Segment Start: Data to use
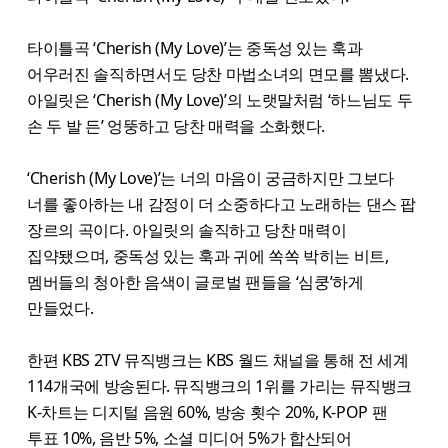
타이틀곡 ‘Cherish (My Love)’는 중독성 있는 훅과
어우러진 솔직하면서도 당찬 마법소녀의 면모를 뽐냈다.
아일릿은 ‘Cherish (My Love)’의 노랫말처럼 ‘하느님도 두
손 두 발 든’ 엉뚱하고 당찬 매력을 소화했다.
‘Cherish (My Love)’는 너의 마음이 궁금하지만 그보다
너를 좋아하는 내 감정이 더 소중하다고 노래하는 댄스 팝
장르의 곡이다. 아일릿의 솔직하고 당찬 매력이
집약됐으며, 중독성 있는 훅과 귀에 쏙쏙 박히는 비트,
멤버들의 청아한 음색이 글로벌 팬들을 ‘심쿵’하게
만들었다.
한편 KBS 2TV 뮤직뱅크는 KBS 월드 채널을 통해 전 세계
114개국에 방송된다. 뮤직뱅크의 1위를 가리는 뮤직뱅크
K-차트는 디지털 음원 60%, 방송 횟수 20%, K-POP 팬
투표 10%, 음반 5%, 소셜 미디어 5%가 합산되어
Segment End: Data to use
▶ [Directions for this task]: In the copy, include all records verbatim but no images.

▶ [Response for this exercise]:
타이틀곡 ‘Cherish (My Love)’는 중독성 있는 훅과
어우러진 솔직하면서도 당찬 마법소녀의 면모를 뽐냈다.
아일릿은 ‘Cherish (My Love)’의 노랫말처럼 ‘하느님도 두
손 두 발 든’ 엉뚱하고 당찬 매력을 소화했다.
‘Cherish (My Love)’는 너의 마음이 궁금하지만 그보다
너를 좋아하는 내 감정이 더 소중하다고 노래하는 댄스 팝
장르의 곡이다. 아일릿의 솔직하고 당찬 매력이
집약됐으며, 중독성 있는 훅과 귀에 쏙쏙 박히는 비트,
멤버들의 청아한 음색이 글로벌 팬들을 ‘심쿵’하게
만들었다.
한편 KBS 2TV 뮤직뱅크는 KBS 월드 채널을 통해 전 세계
114개국에 방송된다. 뮤직뱅크의 1위를 가리는 뮤직뱅크
K-차트는 디지털 음원 60%, 방송 횟수 20%, K-POP 팬
투표 10%, 음반 5%, 소셜 미디어 5%가 합산되어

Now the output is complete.